§ Source text:
○ ○ ○ ○ ○
[open-linguistics] CFP: Linked Data in Linguistics 2012 (LDL 2012) - extended abstracts due August 7, 2011

Mon Aug 1 11:50:38 UTC 2011

Apologies for cross-postings. Please send it to interested colleagues. Thanks!
PDF-Version can be found here:
http://ldl2012.lod2.eu/DGFS2012-LinkedDataCfP.pdf
Although the workshop is held in 2012 the submission deadline for
extended abstracts is on August 7, 2011

2nd CALL FOR PAPERS (EXTENDED ABSTRACTS)

*********************************************************
Linked Data in Linguistics
Representing and connecting language data and language metadata
http://ldl2012.lod2.eu

Workshop organized as part of the Annual Conference of the German
Linguistic Society (DGfS),
to be held in Frankfurt, Germany, March 7-9, 2012
*********************************************************
Date: March 7-9, 2012
Submission Deadline: August 7, 2011 (Extended Abstracts)
Venue: Frankfurt am Main, Germany
*********************************************************

** Overview **
The explosion of information technology has led to a substantial
growth in quantity, diversity and complexity of linguistic data
accessible over the Internet. These resources become even more useful
when linked with each other. This workshop will present principles,
use cases, and best practices for using the linked data paradigm[a] to
represent, exploit, store, and connect different types of linguistic
data collections.
The intended audience includes empirically-working linguists and
philologists interested in the representation, exchange and
interlinking of linguistic data and metadata, computer scientists and
computational linguists interested in the application of Semantic Web
formalisms and technologies to language data, and developers of
infrastructures for linguistic data and other researchers with an
interest in both aspects.

** Linguistic data and metadata **
The last years have seen the rapid development of linguistic data
collections available over the Internet. The workshop intends to
address questions and use cases for the creation, publication and
application of data collections including (but not limited to):

1. Language archives for (endangered) languages, that contain a wealth
of textual material as well as audio and video (DOBES, PARADISEC,
ELAR). How can this material be mobilized?
○ ○ ○ ○ ○
§ Provided material:

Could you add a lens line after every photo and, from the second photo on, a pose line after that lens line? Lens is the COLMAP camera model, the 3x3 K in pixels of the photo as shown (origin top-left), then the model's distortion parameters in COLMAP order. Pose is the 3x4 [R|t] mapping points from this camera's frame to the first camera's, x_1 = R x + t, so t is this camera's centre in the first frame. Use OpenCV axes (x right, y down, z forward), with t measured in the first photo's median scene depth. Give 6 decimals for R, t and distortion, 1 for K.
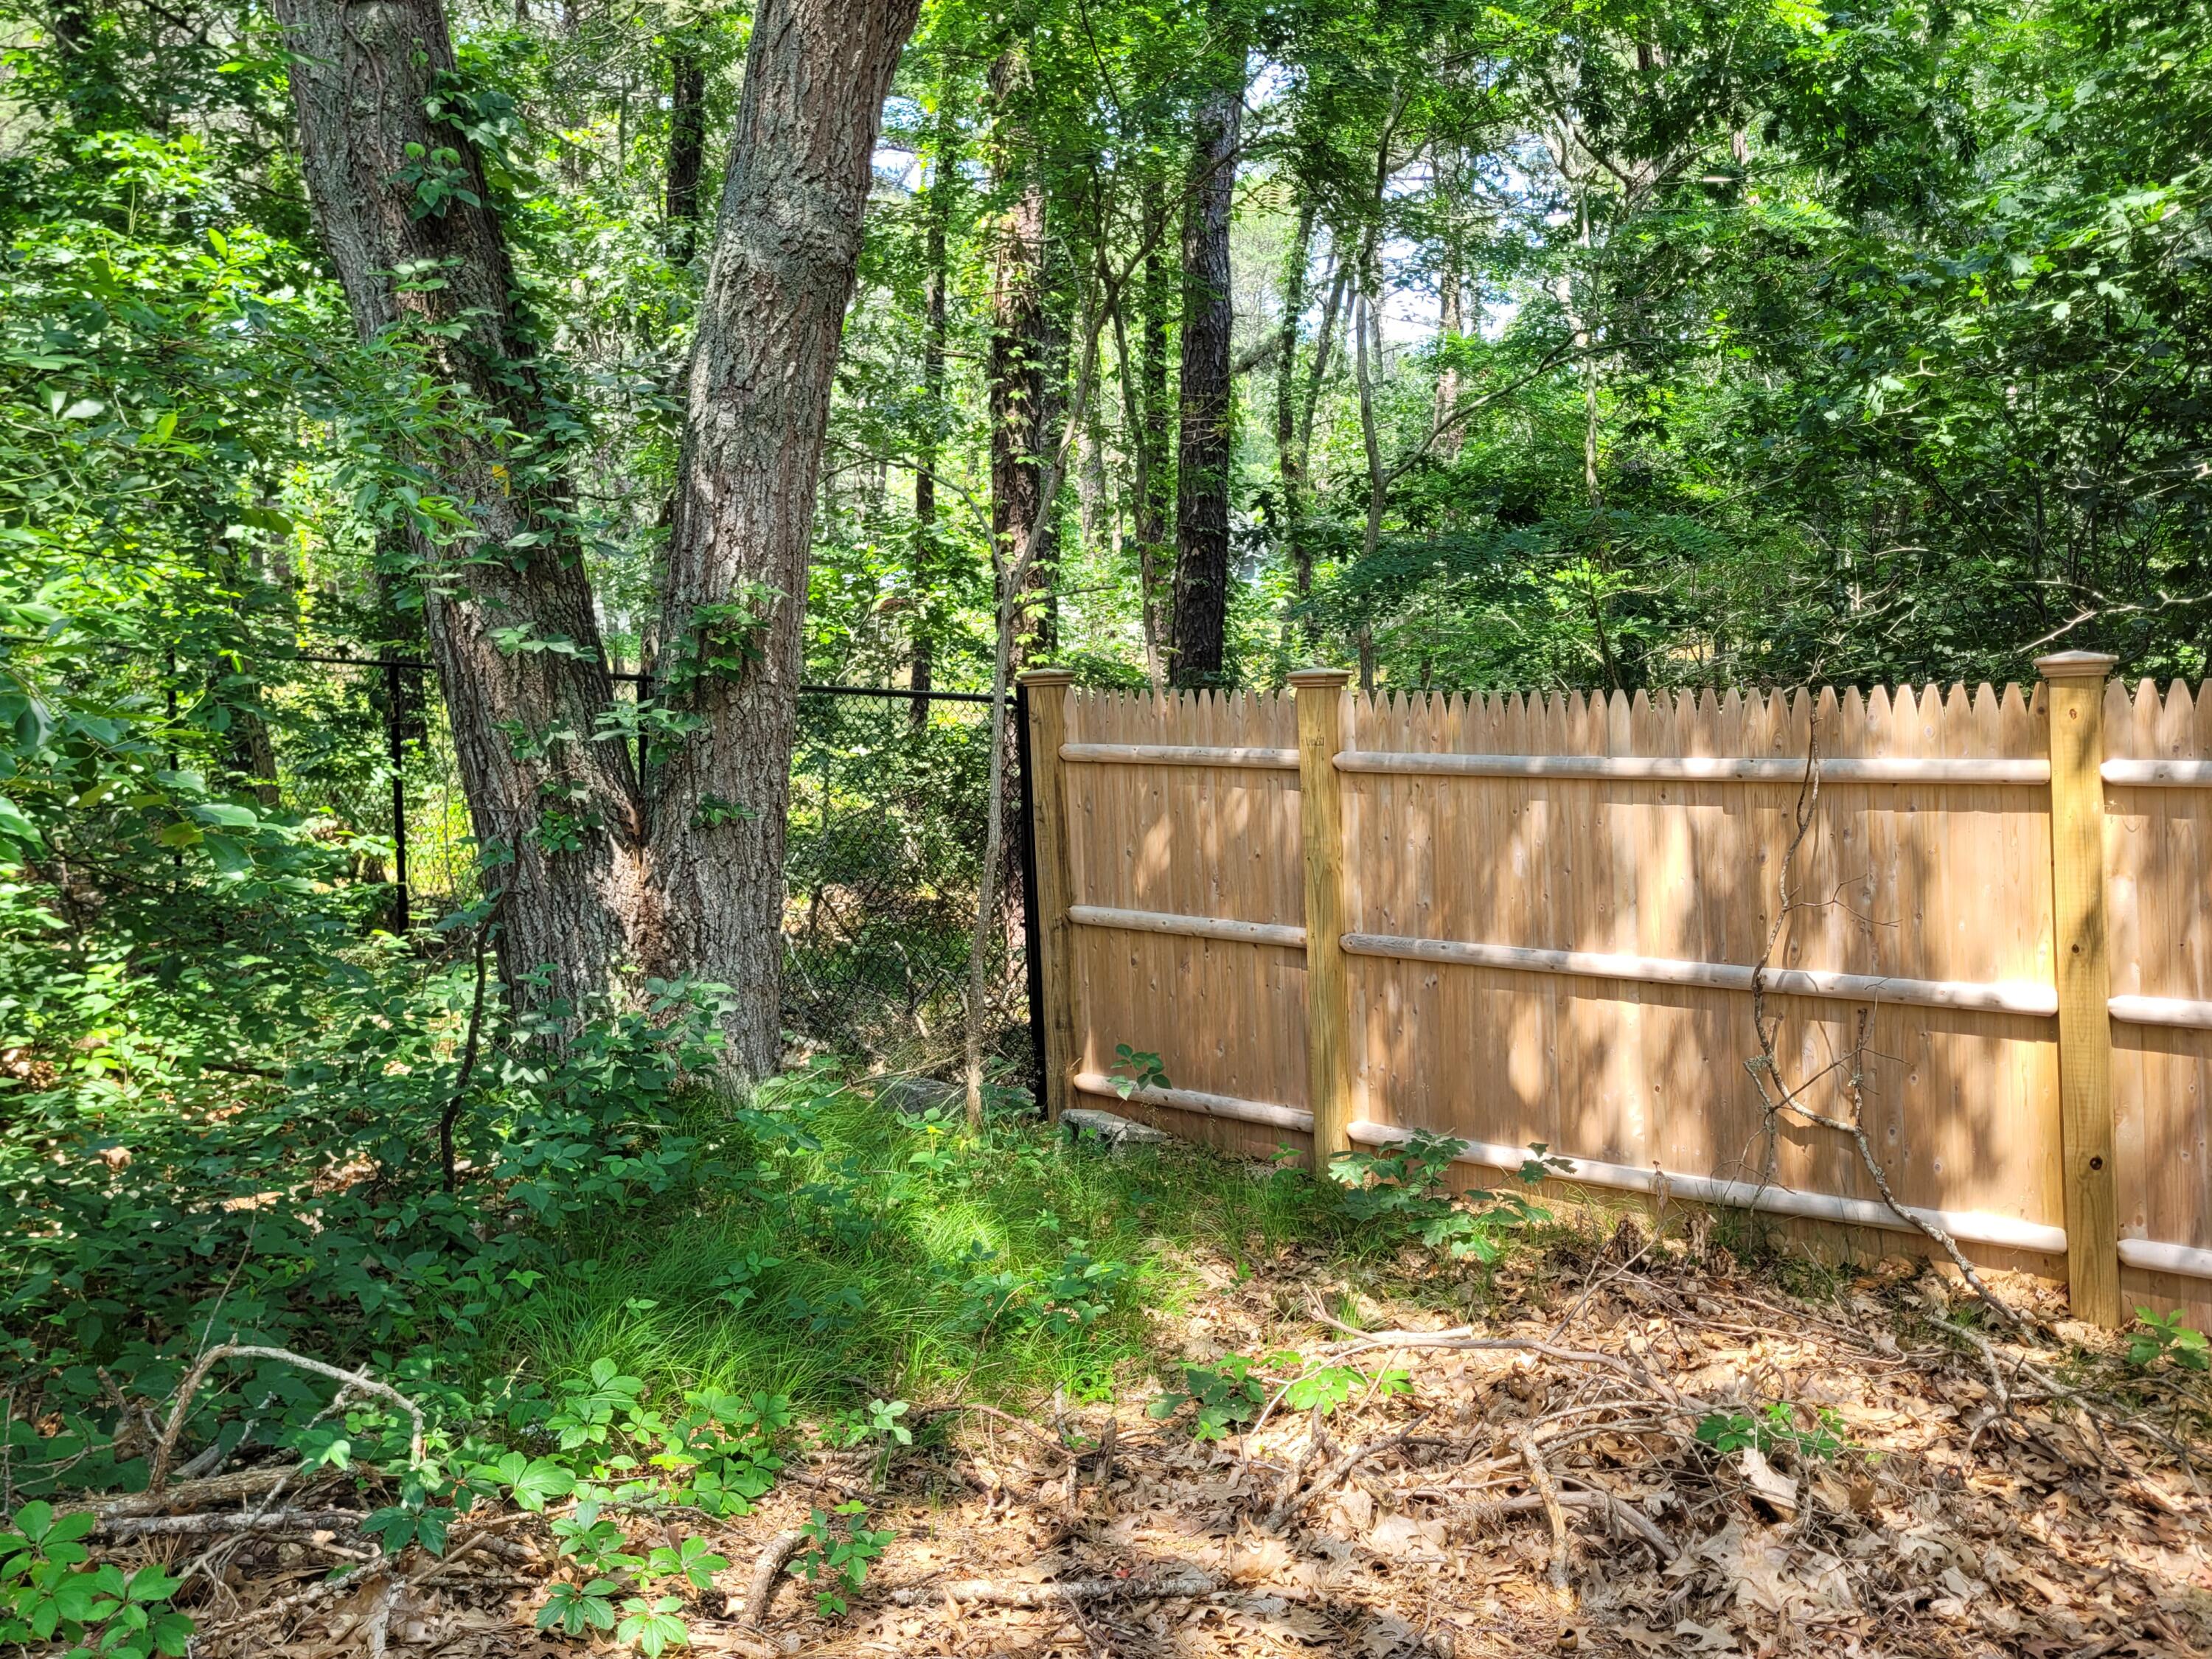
lens RADIAL K [[1636.5, 0, 1121.4], [0, 1636.5, 811.8], [0, 0, 1]] dist [0.025110, -0.012419]
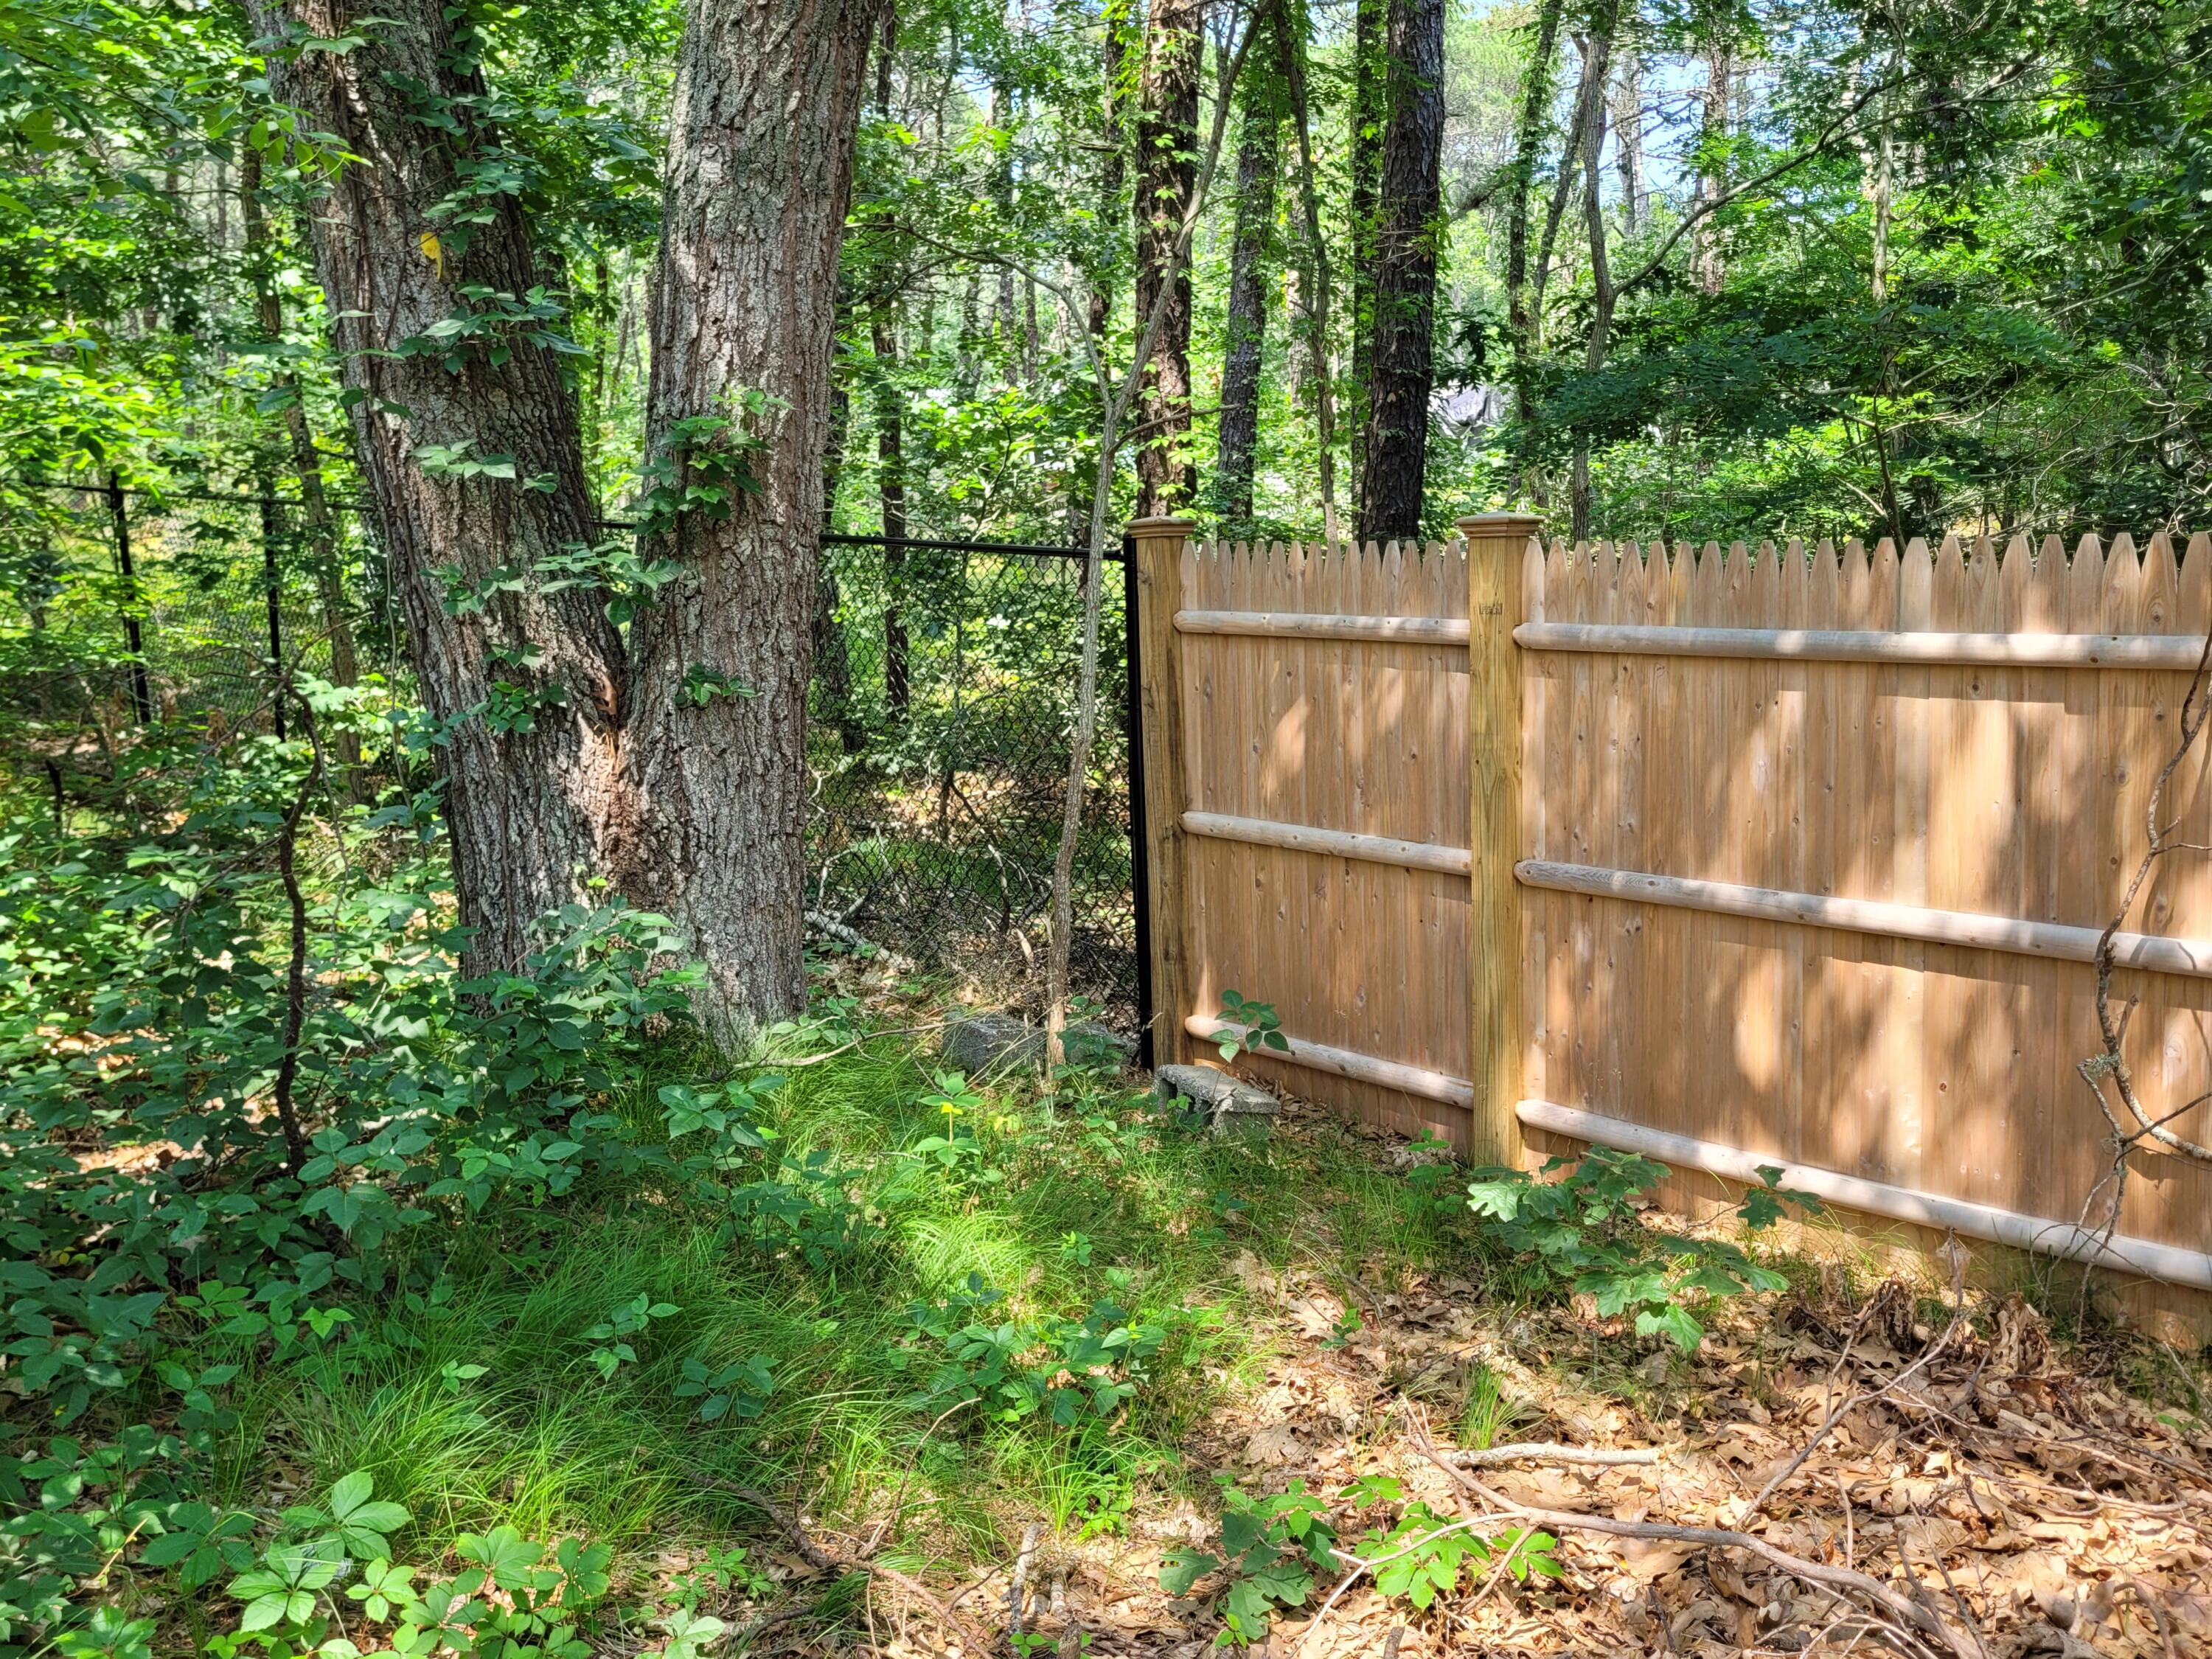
lens RADIAL K [[1708.9, 0, 1123.7], [0, 1708.9, 819.9], [0, 0, 1]] dist [0.053142, -0.055738]
pose [[0.992804, 0.026542, -0.116771, 0.049408], [-0.017947, 0.997092, 0.074058, -0.000924], [0.118397, -0.071430, 0.990394, 0.200209]]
○ ○ ○ ○ ○
§ Using the information:
1. Answer these from the call for papers on linked data in linguistics, one line each, marked (a), (b), (c):
(a) In what city and on what dates will the workshop be held?
(b) The workshop is organized as part of which society's annual conference?
(c) Which three language archives are named in parentheses?
2. Render this sentence from the call for papers on linked data in linguistics in Spanish: "These resources become even more useful when linked with each other."
3. Write what comes next in the call for papers on linked data in linguistics, picking up after its final line.

§ Answers per task:
1.
(a) Frankfurt am Main, Germany, March 7-9, 2012
(b) The German Linguistic Society (DGfS)
(c) DOBES, PARADISEC and ELAR

2. Estos recursos se vuelven aún más útiles cuando se enlazan entre sí.

3.
2. Typological databases such as the World Atlas of Language
Structures (WALS), or the Typological Database System (TDS) provide
rich repositories of information about languages and their respective
features. An interesting feature would be to combine the information
from these resources, for example “Is it true that OV languages [WALS
feature 83A] are characterized by pitch accent [TDS, StressTyp data
base]” ? How can such queries be accomplished?
3. Computational lexicography uses formalisms such as RDF, SKOS and
OWL to encode dictionaries and to employ them in different
applications. What are the practical benefits of this representation?
4. Lexical-semantic resources such as WordNet, FrameNet and general
knowledge bases like DBpedia and Yago represent the very foundation of
computational semantics, and are also available in OWL and RDF. How
does this representation improve the accessibility and the application
of these resources?
5. Linguistic corpora involve an increasing diversity of annotations
such as syntax, semantics and coreference (e.g.,
PennTreeBank/PropBank/PennDiscourseTreebank, OntoNotes, SALSA/TIGER).
How can such multi-layered corpora be represented, evaluated and
connected to electronic lexicons, lexical-semantic resources, or
metadata repositories?
6. Metadata repositories provide common vocabularies for the
description of other types of linguistic data, thus enabling to
compare and integrate them. This includes information about languages
(e.g. in LL-MAP or Mulitree), but also information about linguistic
data categories and phenomena (e.g. in GOLD and ISOcat). How do such
common repositories improve the re-usability of linguistic resources
in research and in Semantic Web applications?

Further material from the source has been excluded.